The European Commission has promised to present proposals for such bonds in the coming weeks, and Barroso underlined that intention, but he nuanced it on Wednesday, saying the bonds should be called “stability bonds” rather than “euro bonds”.

He also said they should only be considered once there was far deeper economic integration among the region’s states.

“Once the euro area is fully equipped with the instruments necessary to ensure both integration and discipline, the issuance of joint debt will be seen as a natural and advantageous step for all,” he said.

“On condition that such euro bonds will be 'stability bonds': bonds that are designed in a way that rewards those who play by the rules, and deters those who don't.”

In other initiatives put forward in the speech, which Barroso has adopted as a way of weighing up the direction of the EU in much the way the US president does in his state of the union address to Congress each year, the commission president also advocated tighter financial regulation.

There are already plans in place to impose tighter controls on derivatives trading, naked short-selling and bankers' pay.
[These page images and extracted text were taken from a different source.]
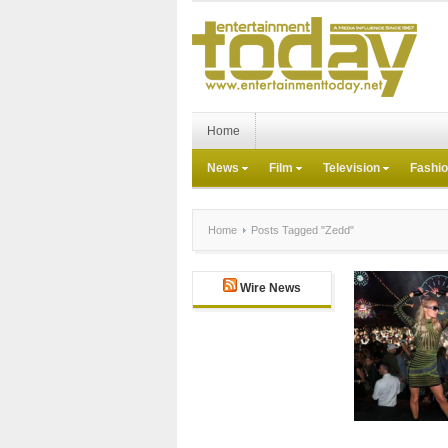
Home
News
Film
Television
Fashi
Home
Posts Tagged "Zedd"
Wire News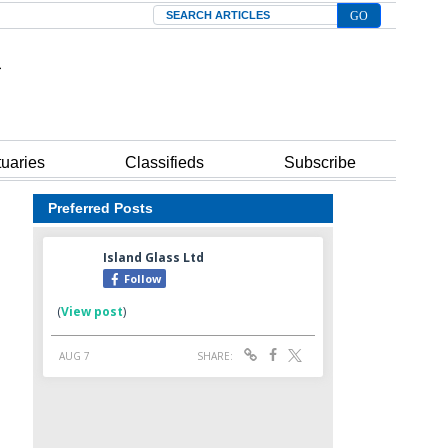
Search
tuaries
Classifieds
Subscribe
Preferred Posts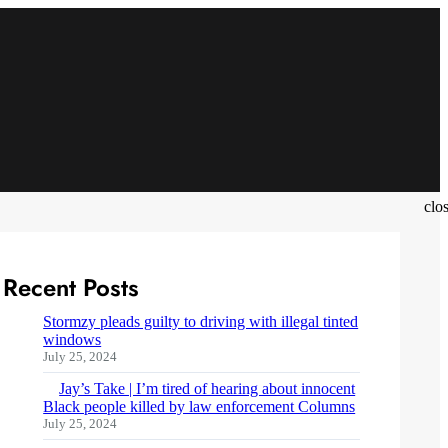
clo
Recent Posts
Stormzy pleads guilty to driving with illegal tinted
windows
July 25, 2024
Jay’s Take | I’m tired of hearing about innocent
Black people killed by law enforcement Columns
July 25, 2024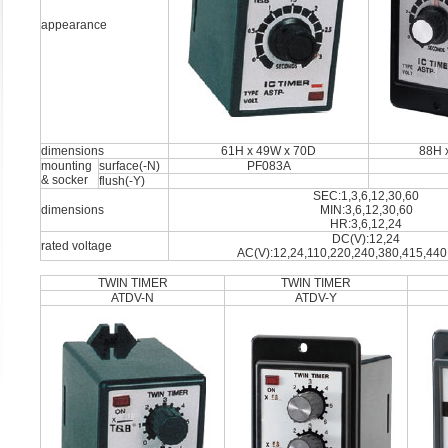
appearance
dimensions
61H x 49W x 70D
88H 
mounting
surface(-N)
PF083A
& socker
flush(-Y)
SEC:1,3,6,12,30,60
dimensions
MIN:3,6,12,30,60
HR:3,6,12,24
DC(V):12,24
rated voltage
AC(V):12,24,110,220,240,380,415,440
TWIN TIMER
TWIN TIMER
ATDV-N
ATDV-Y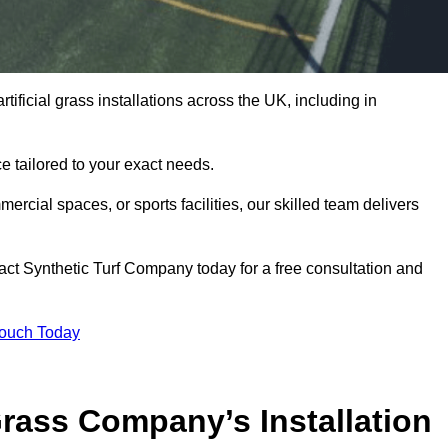
tificial grass installations across the UK, including in
e tailored to your exact needs.
ercial spaces, or sports facilities, our skilled team delivers
t Synthetic Turf Company today for a free consultation and
Touch Today
ass Company’s Installation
Barroso said proposals would be delivered by the end of the year to crack down on rating agencies, and said work was continuing on a tax on financial transactions.

“In the last three years, member states have granted aid and provided guarantees of €4.6 trillion to the financial sector. It is time for the financial sector to make a contribution back to society,” he said, adding that such a tax could raise as much as €55bn a year.